Tony Lukas covered the Chicago trial for five months for the New York Times and has now turned out what he calls "A short little book" (107 pages), The Barnyard Epithet and Other Obscenities: Notes on the Chicago Conspiracy Trial. It's a book of anecdotes, incidents, and bits and pieces from the unofficial trial transcript and purports to be nothing more than "a modest contribution to the growing lore on this extraordinary event."
In contrast to the Jason Epstein book or Tom Hayden's account, Lukas shows that this spectacular extravaganza need not in any sense be construed as a trial. It was a complex network of conflicts, dominated by personalities and fed by all of those issues which have been rightly injected into trial commentary. But certainly there were no winners and the trial has come to no particular end.
There were the obvious conflicts between Judge Hoffman and Bobby Seale (racism), Hoffman and the other seven defendants (radicalism), Hoffman and the defense attorneys (provincialism), the legalists and the symbolists, the Yippie wing of the defendants and the Tom Hayden revolutionary wing, and of course the prosecution and the defense. And there were the nuances of those conflicts, which occupy the major portions of the Lukas' book: for example, Judge Hoffman's fear of his own Jewishness and prosecutor Foran's curious pronouncement that, with the exception of Bobby Seale, the defendants were all "damn fags."
And Chicago-a brutally normal city that drew Rennie Davis to a 4-H convention long ago and produced the eight-ball headed judge and a jury venire "so white, so middle-class and middle-aged they looked like the Rolling Meadows Bowling League lost on their way to the lanes."
It does not take a great deal of imagination to capture the enigmatic social and political conflicts that the city has come to epitomize. The citizens-including the judge in this case-wear their prejudices on their sleeve. And the fault of most of the reportage on Middle America is that no one seems to know when to stop boring people with these petty prejudices.
ONE MIGHT take Lukas' disclaimer that this is just a short little book as an excuse for not telling the whole story of the Chicago conspiracy trial. He calls it a contribution, but it is much more substantive. The tales of Hoffman's tenure on the bench, the glimpses of the defendants, captured in short personal sketches, and the visions of the city and the people are not peripheral, they are the essence, carefully edited and arranged to elucidate the conflicts.
New York Times reporters are the closest thing America has to professional spectators, and one suspects sometimes that the paper's guidelines for news dictates that the more controversial the subject, the more dispassionate, detached, and altogether impeccably facile the coverage must be. The Barnyard Epithet displays traces of this invisible guideline when, for instance, Lukas says Rennie Davis "reminded me of a Kansas 4-H leader but who I knew was a shrewd, resourceful radical."
When such phrases creep in, perhaps Lukas is exorcising the demon Times from his soul.

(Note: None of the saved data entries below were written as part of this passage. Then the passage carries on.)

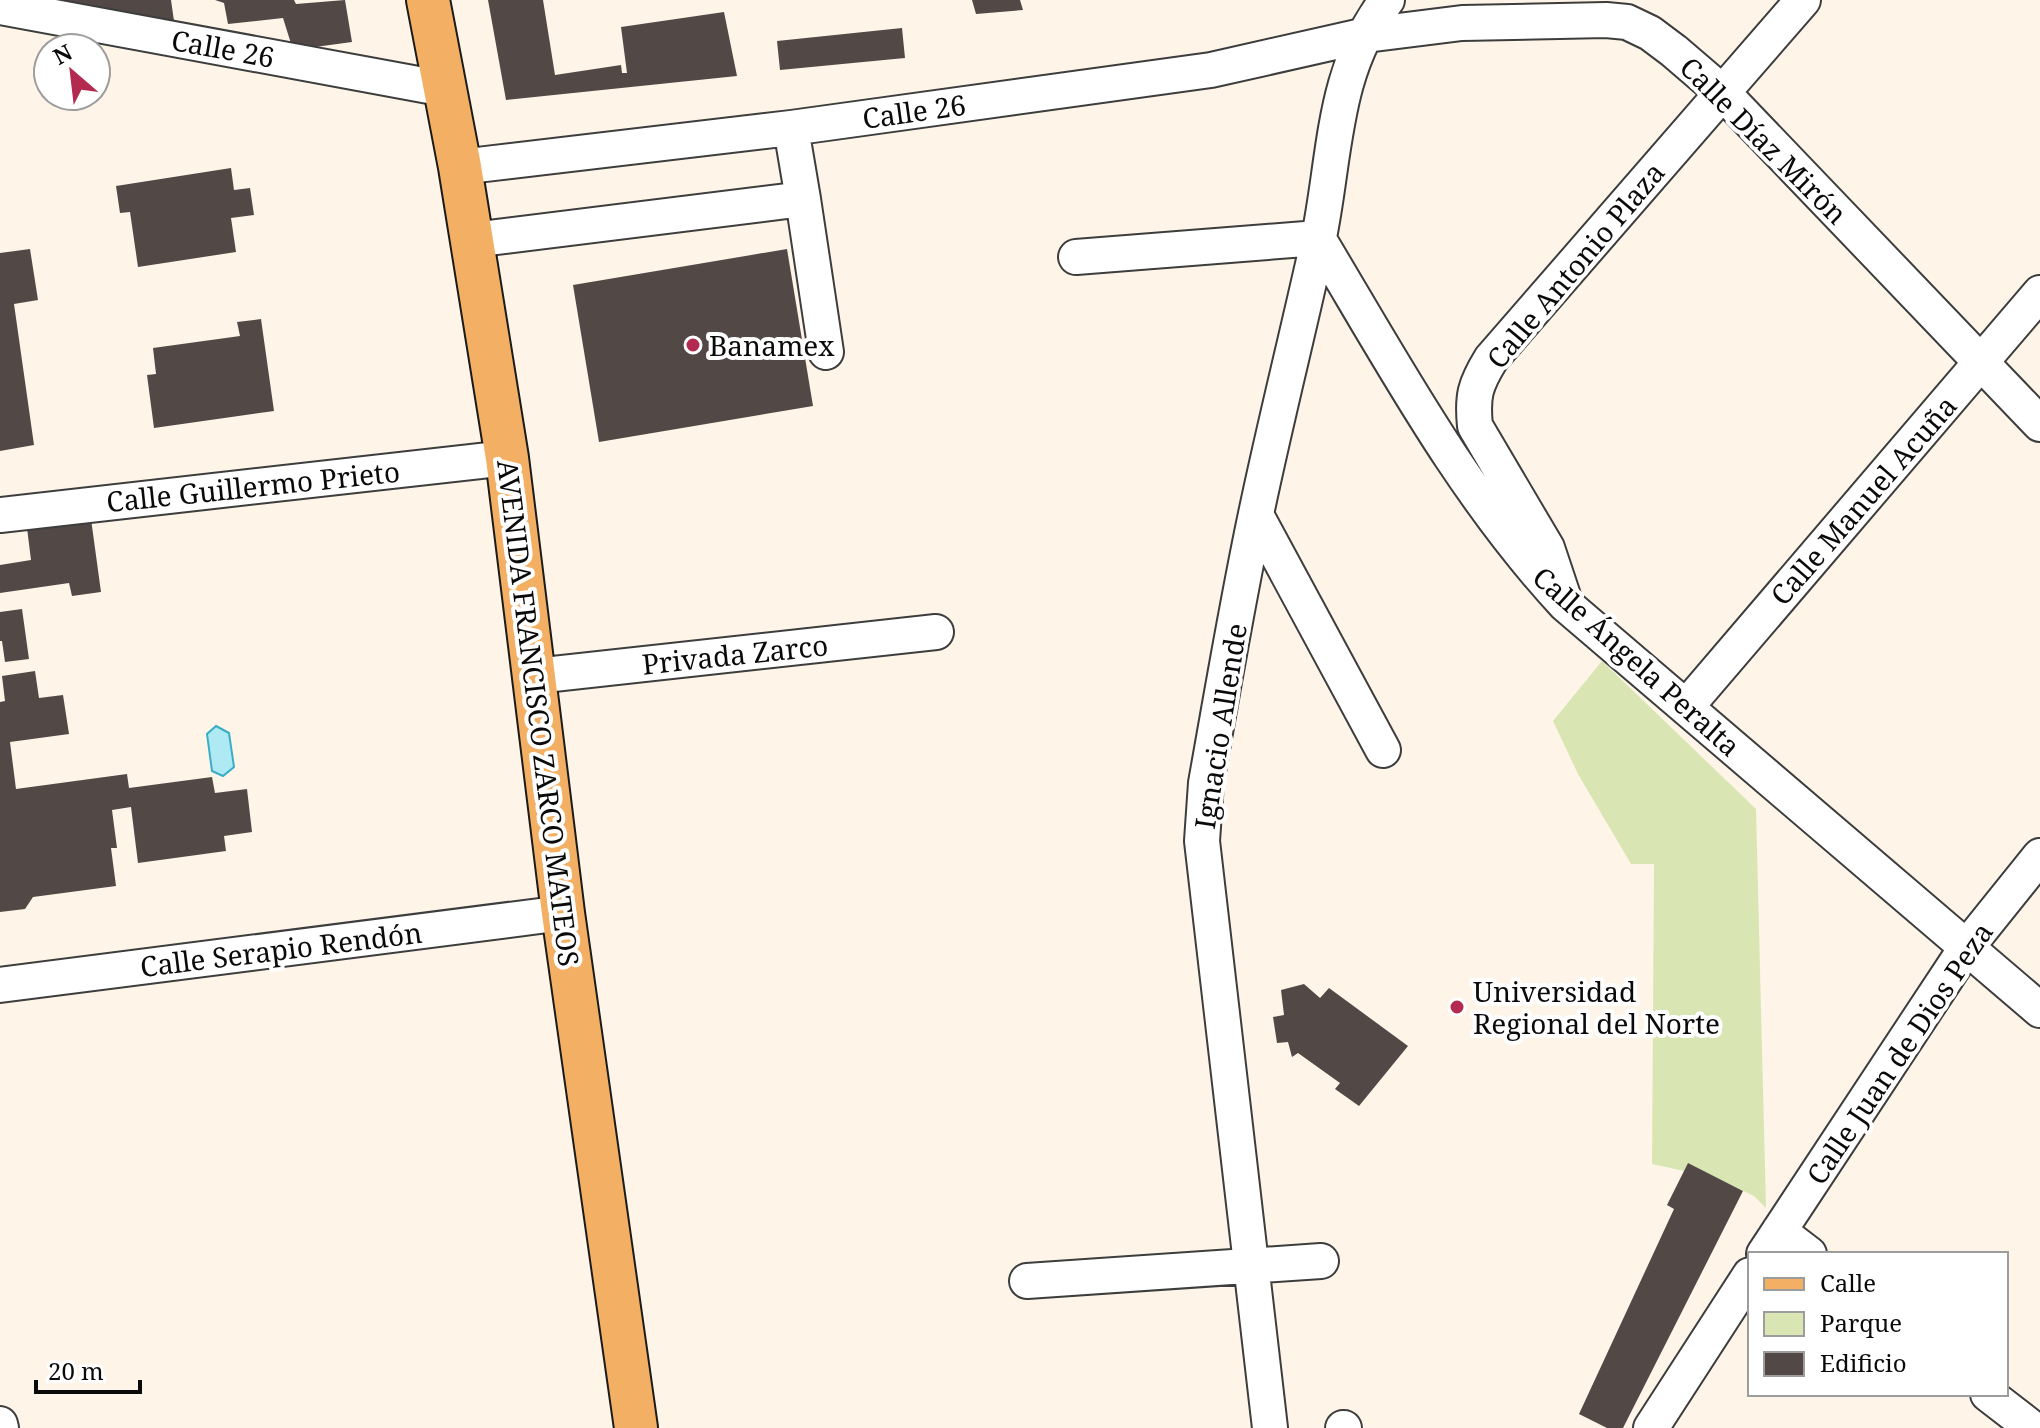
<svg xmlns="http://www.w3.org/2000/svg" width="2040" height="1428" font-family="'Noto Serif',serif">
<rect width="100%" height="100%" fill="#fef5e8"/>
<!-- green -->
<path fill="#d9e6b4" d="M 1602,661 L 1756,809 L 1766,1208 L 1754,1196 L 1688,1164 L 1684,1171 L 1652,1164 L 1654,864 L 1631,864 L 1578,774 L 1553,721 Z"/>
<!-- water -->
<path fill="#afe9f3" stroke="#3aaec7" stroke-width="2" d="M 216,726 L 229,733 L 234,767 L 223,776 L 212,771 L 207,734 Z"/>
<!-- building -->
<path fill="#524947" d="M 28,0 L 171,0 L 175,28 Z
M 215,0 L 294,0 L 296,4 L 345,0 L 352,42 L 293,50 L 283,18 L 228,24 L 224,3 Z
M 488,0 L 543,0 L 555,75 L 621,65 L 622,73 L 627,73 L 621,27 L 724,12 L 737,76 L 506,100 Z
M 972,0 L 1020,0 L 1023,10 L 976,14 Z
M 902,28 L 905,58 L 780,70 L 777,41 Z
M 231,168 L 234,190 L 250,188 L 254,215 L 231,218 L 236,252 L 138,267 L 130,212 L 120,213 L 116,186 Z
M 30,249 L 38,300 L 14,304 L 34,445 L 0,451 L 0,253 Z
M 787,249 L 813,406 L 599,442 L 573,285 Z
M 261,319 L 274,411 L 154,428 L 147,375 L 156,374 L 153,348 L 240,336 L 237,322 Z
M 91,519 L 101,592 L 72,596 L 69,583 L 0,593 L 0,565 L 31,560 L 27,528 Z
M 22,609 L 29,659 L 5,662 L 2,641 L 0,641 L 0,612 Z
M 35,671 L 39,698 L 63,695 L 69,734 L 10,742 L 16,789 L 127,774 L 129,788 L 212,777 L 215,793 L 247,789 L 252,832 L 224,836 L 226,851 L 138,863 L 131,807 L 112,810 L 117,848 L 111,848 L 116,886 L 33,897 L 25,909 L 0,912 L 0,702 L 5,701 L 2,676 Z
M 1304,984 L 1320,998 L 1329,988 L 1408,1046 L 1359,1106 L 1335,1089 L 1340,1083 L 1298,1053 L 1292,1057 L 1288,1042 L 1277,1043 L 1273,1017 L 1284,1015 L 1281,990 Z
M 1688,1163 L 1743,1191 L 1623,1428 L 1607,1428 L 1579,1414 L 1674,1209 L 1667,1205 Z"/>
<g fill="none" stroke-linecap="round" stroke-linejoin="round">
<defs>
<path id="minor" d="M 0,7 L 445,89
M 460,167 L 791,128 L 1211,70 L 1366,35 L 1462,23 L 1606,20 L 1627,22 L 1650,33 L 1674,51 L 1723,93 L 2040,424
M 803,199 L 826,352
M 472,240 L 803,199 L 791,128
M 1076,257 L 1318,238 C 1394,365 1464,495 1565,604 L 2040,1010
M 0,515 L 507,458
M 1256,515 L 1383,750
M 1563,596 L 1547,548 L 1475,426 C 1472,396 1475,385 1491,359 L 1803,0
M 535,676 L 936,632
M 1686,707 L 2040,293
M 0,985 L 563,913
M 1779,1231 L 1809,1254
M 1764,1254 L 1966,948 L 2040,856
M 1027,1281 L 1321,1261
M 1988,1394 L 2032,1428
M 0,1424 L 1,1428
M 1270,1428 L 1202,841 L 1206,783 C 1222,694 1237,604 1256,514 C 1275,423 1298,333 1318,242 C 1336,157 1331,73 1387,0
M 1343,1428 L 1344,1428
M 1651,1428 L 1750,1275"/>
<path id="major" d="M 428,0 L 460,167 L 507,458 L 563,913 L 636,1428"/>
</defs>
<!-- minor casing -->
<use href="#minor" stroke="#3d3d3d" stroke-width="38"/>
<!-- major casing -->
<use href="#major" stroke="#1b1b1b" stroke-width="46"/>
<!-- minor -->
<use href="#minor" stroke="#fff" stroke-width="34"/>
<!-- major -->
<use href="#major" stroke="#f3b064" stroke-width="42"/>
</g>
<!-- markers -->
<g fill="#b3294f" stroke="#fff" stroke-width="3">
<circle cx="693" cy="345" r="8"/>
<circle cx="1457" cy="1007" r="8"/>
</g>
<g text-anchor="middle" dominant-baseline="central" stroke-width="8" stroke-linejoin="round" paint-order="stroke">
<!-- street labels -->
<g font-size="28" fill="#0a0a0a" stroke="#fff">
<text transform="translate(223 48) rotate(10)">Calle 26</text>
<text transform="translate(914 111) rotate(-8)">Calle 26</text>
<text transform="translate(1764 140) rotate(45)">Calle Díaz Mirón</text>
<text transform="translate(1575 265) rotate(-50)">Calle Antonio Plaza</text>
<text transform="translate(253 486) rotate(-6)">Calle Guillermo Prieto</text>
<text transform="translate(1863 500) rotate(-49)">Calle Manuel Acuña</text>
<text transform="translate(735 654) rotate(-6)">Privada Zarco</text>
<text transform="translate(1637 661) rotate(42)">Calle Ángela Peralta</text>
<text transform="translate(539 713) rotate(83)">AVENIDA FRANCISCO ZARCO MATEOS</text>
<text transform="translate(1220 726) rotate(-81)">Ignacio Allende</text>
<text transform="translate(281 949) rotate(-7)">Calle Serapio Rendón</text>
<text transform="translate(1899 1053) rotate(-56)">Calle Juan de Dios Peza</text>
</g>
<!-- poi labels -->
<g font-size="28" fill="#0a0a0a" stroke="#fff" text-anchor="start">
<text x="709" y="345">Banamex</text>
<text x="1473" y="991">Universidad<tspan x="1473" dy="32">Regional del Norte</tspan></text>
</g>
</g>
<!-- legend -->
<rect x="1748" y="1252" width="260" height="144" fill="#ffffff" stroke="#9d9d9d" stroke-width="2"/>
<rect x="1764" y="1278" width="40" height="12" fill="#f3b064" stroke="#9d9d9d" stroke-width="2"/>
<text x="1820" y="1292" font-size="24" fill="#0a0a0a">Calle</text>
<rect x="1764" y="1312" width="40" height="24" fill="#d9e6b4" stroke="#9d9d9d" stroke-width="2"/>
<text x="1820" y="1332" font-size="24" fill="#0a0a0a">Parque</text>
<rect x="1764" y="1352" width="40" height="24" fill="#524947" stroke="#9d9d9d" stroke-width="2"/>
<text x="1820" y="1372" font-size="24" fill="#0a0a0a">Edificio</text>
<!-- north arrow -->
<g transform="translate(72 72) rotate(332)"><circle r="38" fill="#ffffff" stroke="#9d9d9d" stroke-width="2"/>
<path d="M0-6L14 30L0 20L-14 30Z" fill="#b3294f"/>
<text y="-12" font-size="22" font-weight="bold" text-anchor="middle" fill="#0a0a0a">N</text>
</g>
<!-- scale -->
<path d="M36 1380v12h104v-12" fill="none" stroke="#0a0a0a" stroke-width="4"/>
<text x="48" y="1380" font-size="24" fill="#0a0a0a" stroke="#ffffff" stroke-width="6" paint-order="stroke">20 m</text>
</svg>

Written in the first person, Lukas makes clear the fact that the trial has forced him to reconsider personal prejudices acquired over 15 years as a journalist. Bewildered as I was during those five months, and even now when the protest marches through the streets have subsided and friends who called this the last indignity they would tolerate in America are making plans for Law School, I can't fault the book's failure to choose sides. The circles of his light narrative explain that courtroom and America much better than a defense of the defense could.
The circus-goer always likes the opening parade more than the grand finale. The man comes out of the cannon and lands in the net before you even see him in the air, and more often than not the whole thing strikes you as a hooked-up way of closing up shop. In a trial so charged with incidental forces and pressures, the isolation of a single major issue or a simple choosing of sides just wouldn't do at all. I've been to the circus and I know.